Suppose that you would like to visit a farmers' market in Orange County, NC that sells wine, eggs, coffee, and takes credit cards (`Credit`). Use the `farmers_markets` table to produce a new table `shopping_trip` that can help you to succinctly decide where to go.

In [229]:
shopping_trip = farmers_markets.where('County', are.equal_to('Orange')).where('State', are.equal_to('North Carolina')).select("MarketName", "city","County","State", "Wine", "Eggs", "Coffee", "Credit")
shopping_trip

MarketName,city,County,State,Wine,Eggs,Coffee,Credit
Carrboro Farmers' Market,Carrboro,Orange,North Carolina,Y,Y,Y,Y
Eno River Farmers Market in Downtown Hillsborough,Hillsborough,Orange,North Carolina,Y,Y,Y,Y
Hillsborough Farmers Market,Hillsborough,Orange,North Carolina,N,Y,N,Y
Southern Village Farmers Market,Chapel Hill,Orange,North Carolina,N,N,N,N
The Chapel Hill Farmers' Market,Chapel Hill,Orange,North Carolina,Y,Y,Y,Y


**Question 3.2.** 

Which farmers market (or markets) could you choose for this shopping trip based on the table that you constructed in the previous question?

Carrboro Farmers' Market, The Chapel Hill Farmers' Market, and Eno River Farmers Market in Downtown Hillsborough

**Question 3.3.** Use `num_rows` (and arithmetic) to find the *proportion* of farmers' markets in North Carolina that sell wine (`Wine`).
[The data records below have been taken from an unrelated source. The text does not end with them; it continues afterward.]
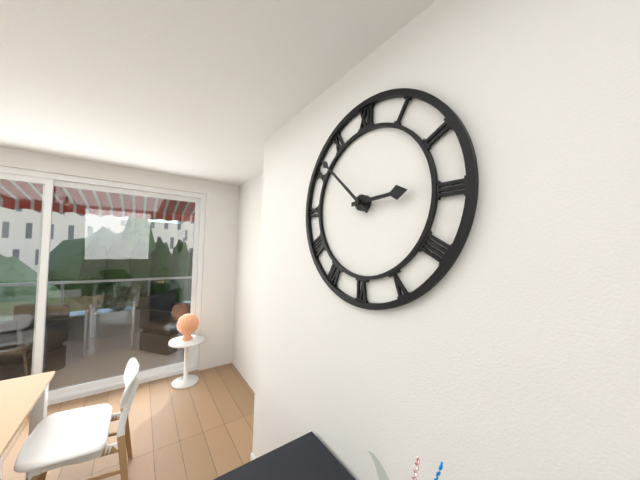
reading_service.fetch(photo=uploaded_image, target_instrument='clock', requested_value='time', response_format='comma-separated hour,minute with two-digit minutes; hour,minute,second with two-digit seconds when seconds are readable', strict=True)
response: 2,52
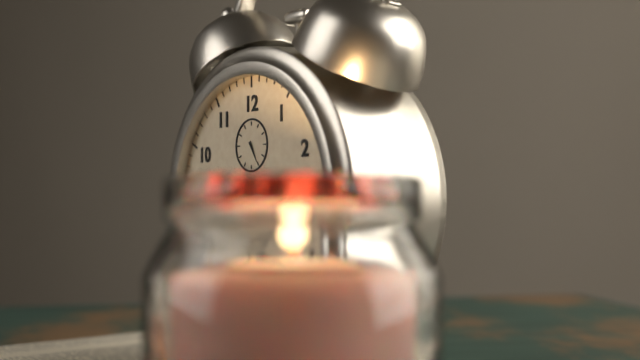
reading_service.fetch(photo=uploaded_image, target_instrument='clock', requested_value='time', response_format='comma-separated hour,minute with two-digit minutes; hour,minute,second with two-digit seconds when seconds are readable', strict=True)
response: 3,41
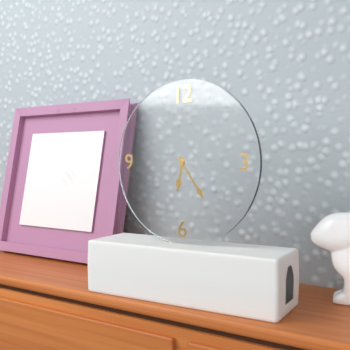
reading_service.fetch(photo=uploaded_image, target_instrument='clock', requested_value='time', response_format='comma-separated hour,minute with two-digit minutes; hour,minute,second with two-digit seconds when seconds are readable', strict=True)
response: 6,24
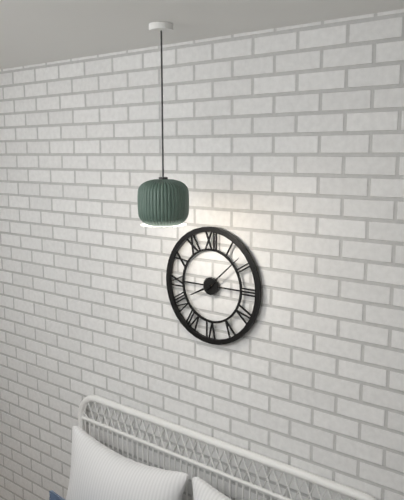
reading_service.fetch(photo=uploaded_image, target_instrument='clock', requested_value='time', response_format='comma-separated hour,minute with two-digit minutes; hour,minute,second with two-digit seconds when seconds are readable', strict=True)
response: 8,08
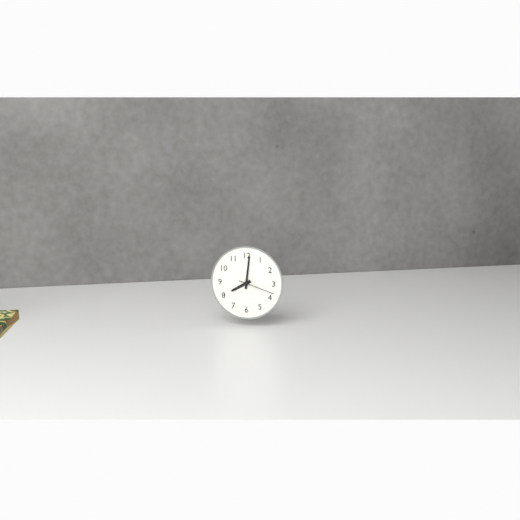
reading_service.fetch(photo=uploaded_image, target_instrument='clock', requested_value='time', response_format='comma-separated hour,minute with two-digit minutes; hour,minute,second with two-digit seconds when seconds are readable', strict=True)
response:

Assign `NC_wine_prop` to this proportion

How does this compare the *proportion of* of all farmers' markets in the `farmers_market` table that sell wine? Assign `US_wine` to this proportion

<!--
BEGIN QUESTION
name: q33
-->

In [239]:
NC_wine_prop = farmers_markets.where('State', are.equal_to('North Carolina')).num_rows
US_wine_prop = farmers_markets.num_rows

print("Proportion of North Carolina farmers' markets selling wine:", NC_wine_prop)
print("Proportion of US farmers' markets selling wine:", US_wine_prop)

Proportion of North Carolina farmers' markets selling wine: 252
Proportion of US farmers' markets selling wine: 8546


**Question 3.4.**

Find (guess) a state where the proportion of farmers' markets selling wine is more than double the national average (`US_wine_prop`) and determine this proportion for your chosen state.

In [241]:
Chosen_State = 'California'

In [251]:
Chosen_State_wine_prop = ((farmers_markets.where('State', are.equal_to('California')).num_rows) / (farmers_markets.num_rows)) * 100
print("Proportion of", Chosen_State, "farmers' markets selling wine:", Chosen_State_wine_prop,"%")

Proportion of California farmers' markets selling wine: 8.83454247601217 %


# 4. Text
Programming doesn't just concern numbers. Text is one of the most common data types used in programs. 

Text is represented by a **string value** in Python. The word "string" is a programming term for a sequence of characters. A string might contain a single character, a word, a sentence, or a whole book.

To distinguish text data from actual code, we demarcate strings by putting quotation marks around them. Single quotes (`'`) and double quotes (`"`) are both valid, but the types of opening and closing quotation marks must match. The contents can be any sequence of characters, including numbers and symbols. 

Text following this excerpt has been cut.